Accelerating Clients' Climate Resiliency and Response
Today’s economy is overexposed to climate risk, and the immediacy and scale of the climate change challenge is pushing Aon and others to set a new pace for progress in risk solutions and decarbonization efforts. In 2021, we continued our work to create opportunities for economies and societies to thrive amid climate risk, including collaborations with clients, governments and academia. Responding to that challenge requires us to work on two fronts: risk transfer and risk mitigation. At the same time, we are also helping our clients with the shift to net-zero, beginning with identifying capital to invest in decarbonization technologies.
Risk Transfer Innovation
Our clients — and societies across the globe — need to find ways to measure the threat and formulate the right response to climate change. Pricing and transferring risk will allow them to grow while allocating investment to long-term resilience strategies. We are developing leading, targeted solutions with alternative structures such as catastrophe bonds and other insurancelinked securities. In 2021 alone, we advised $13 billion in issuances of insurance-linked securities, helping mitigate economic challenges as natural disasters increase in frequency and severity.
Proactive Climate Action Strategies
Extending our impact beyond risk transfer solutions, we are developing and strengthening proprietary tools and leading cross-sector collaborations to pave the way for more proactive climate decisions and resilience on an accelerated timetable.
For instance, our Weather Solution insurance cover uses parametric triggers to bridge those gaps and provide coverage for clients impacted by natural disasters. This innovative approach to environmental threats considers factors like wave height, river depth and hydrological triggers for clients in flood-prone areas. Based on these findings, Aon recently worked with a client to secure coverage for any category 2 or above hurricane within 50 kilometers of their two major facilities. Responsive solutions like this give clients the support they need in the face of the developing risks and costs of climate change.
Our other leading approaches around assessing climate risk include:
- Impact Forecasting — Our premier catastrophe model development center of excellence helps clients understand their climate risk through physical and financial risk modeling and analysis. Impact Forecasting brings together seismologists, meteorologists, hydrologists, engineers, mathematicians, geographic risk experts, geographers, finance, risk management and insurance professionals and serves clients of all types.
- Impact on Demand — Aon’s digital analytics platform for efficiently and accurately visualizing and quantifying risk exposures. The platform helps companies quickly identify risks and create reports that aid in better climate and ESG decisions.

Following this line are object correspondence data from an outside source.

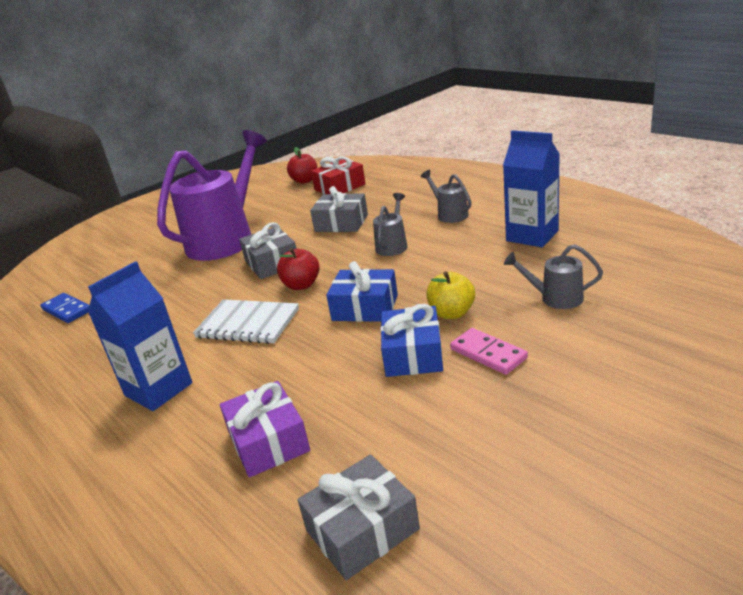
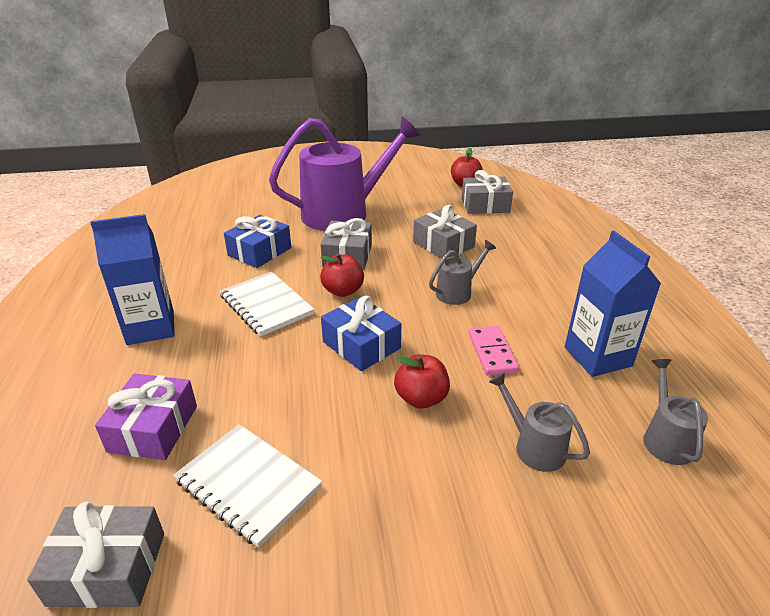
camera: 30 degrees right, 5 degrees up
blue domino [40,293,90,323] -> none
red gift [311,156,366,194] -> grey gift [462,170,513,214]
blue gift [380,304,443,377] -> blue gift moved to [224,215,291,268]
grey watering can [421,170,471,223] -> grey watering can moved to [643,359,708,465]
yellow apple [426,271,475,319] -> red apple [394,354,450,409]
pink domino [450,328,528,375] -> pink domino moved to [469,326,519,375]
none -> white notebook [173,424,322,548]

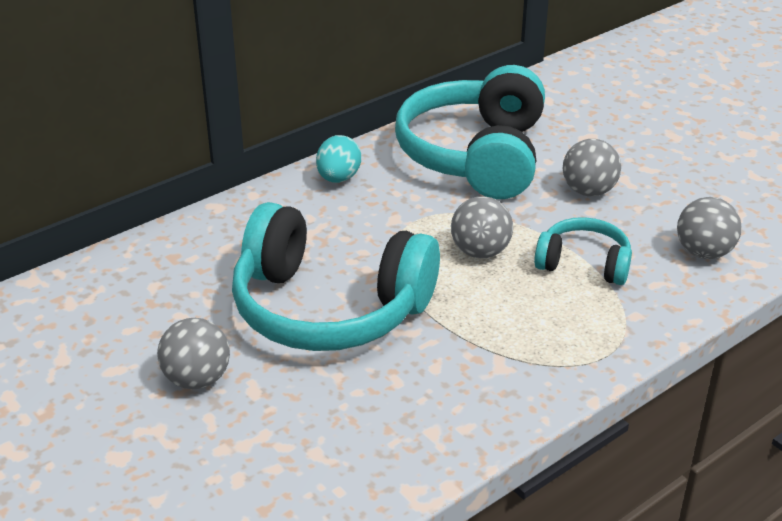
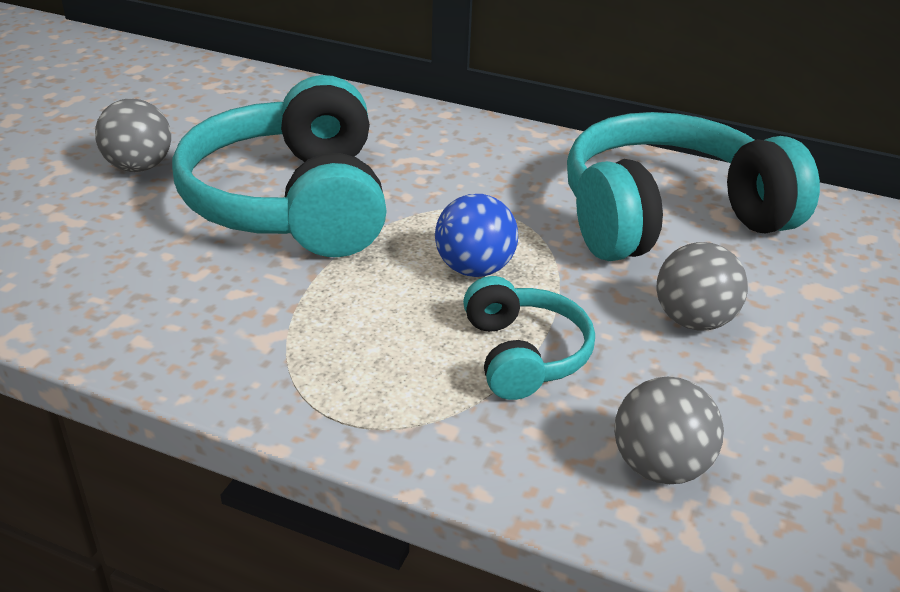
camera: 60 degrees right, 0 degrees up
turquoise egg [316,135,361,183] -> none
grey ball [451,196,513,258] -> blue ball [435,194,518,277]

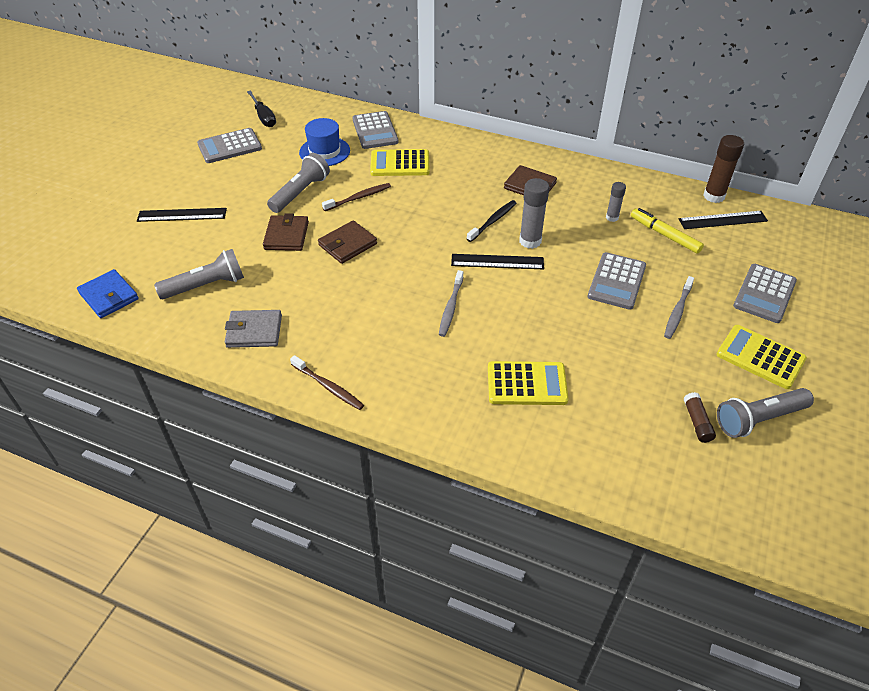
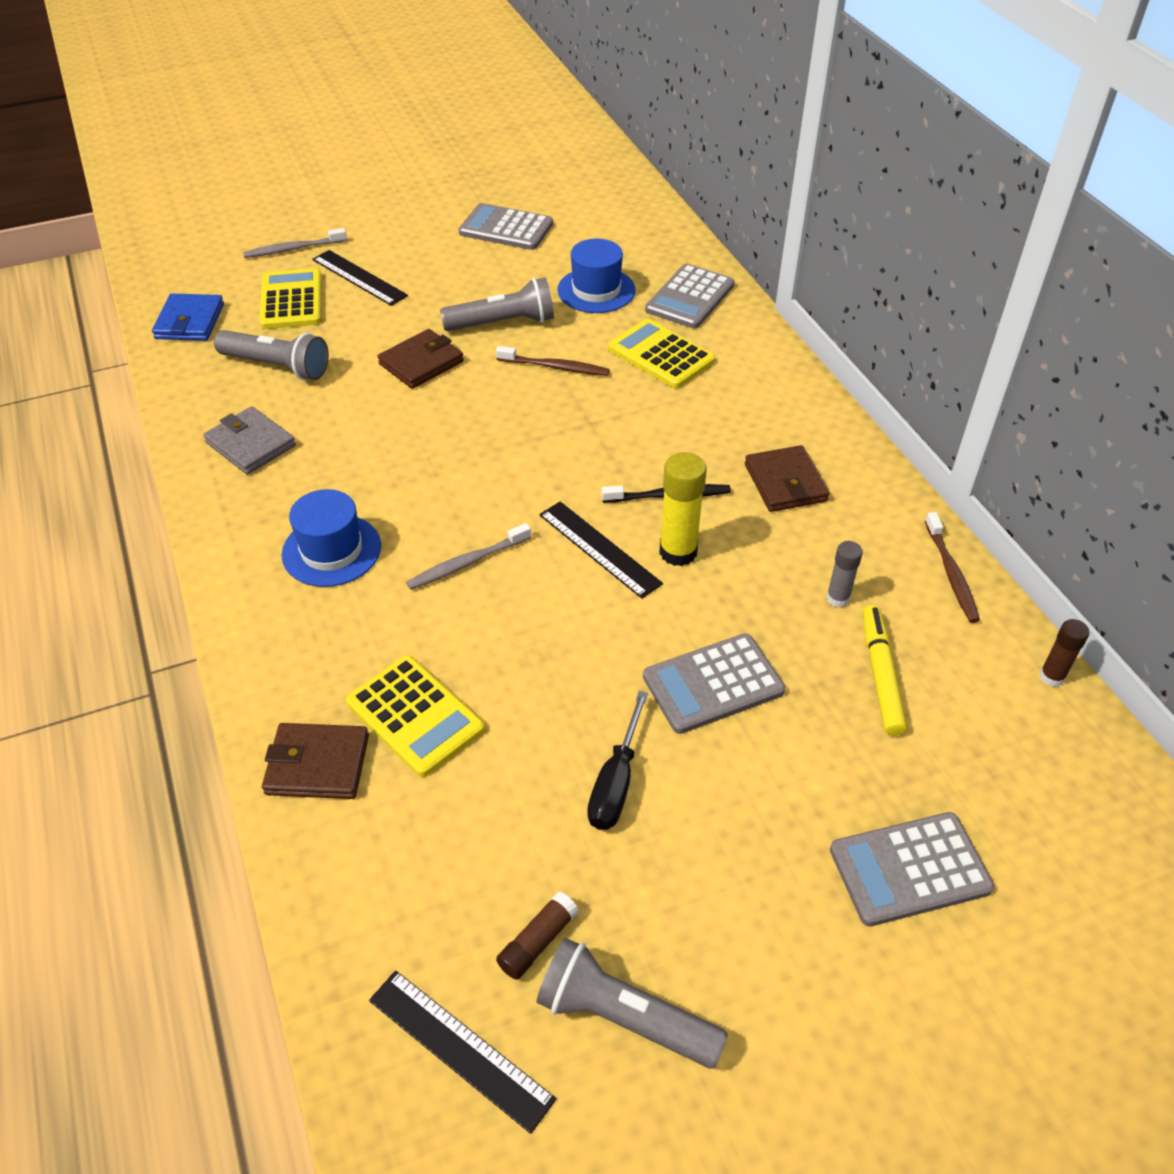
camera: 45 degrees right, 0 degrees up
black screwdriver [247,90,276,127] -> black screwdriver moved to [587,691,649,830]
brown toothbrush [290,355,364,410] -> brown toothbrush moved to [925,512,980,623]
brown wallet [318,220,377,264] -> brown wallet moved to [262,723,369,799]
grey glue stick [519,178,549,249] -> yellow glue stick [659,452,707,566]
grey toothbrush [664,276,694,339] -> grey toothbrush moved to [243,228,347,258]
black ruler [679,211,768,229] -> black ruler moved to [369,970,556,1134]
brown glue stick [703,135,744,203] -> brown glue stick [1039,619,1090,687], size x0.59
yellow calculator [717,325,807,389] -> yellow calculator moved to [259,268,322,329]
none -> blue hat [282,489,381,587]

- Climate Maturity Curve — An illustrative tool for companies to assess where they are in their journey toward a robust climate strategy. The tool serves as a foundational element for climate action, including identifying the greatest areas of risk and opportunity to prioritize.
- Physical and Transition Risk Quantification — Using our expertise and a toolkit of modeling capabilities, catastrophe and climate models and partnerships with third party data providers, Aon quantifies the impact climate change scenarios will have on businesses. The analysis considers several different Representative Concentration Pathway (RCP) scenarios that could make the impact more or less severe.
Additionally, Aon is playing a key role in convening knowledge, research and science from premier institutions and bringing it to the business sector. “Our reinsurance colleagues are partnering with several notable academic institutions to build forwardlooking climate risk into their natural hazard modeling capabilities,” says Richard Dudley, global head of climate strategy.
For example, our partnership with Columbia University brings leading academic climate research to our work modeling weather risk exposures, particularly for tropical cyclone perils. In doing so, we’re seeking to better quantify the climate risk in insurers’ and our clients’ portfolios and inform better decisions — in pricing, investments and exposure management. Rather than work with fragmented data and varying research studies, we can create consensus and consistency. This enables us to better serve our clients and calibrate our climate solutions to the most realistic future scenarios. Looking forward, we expect to expand this partnership to other weather events and geographies.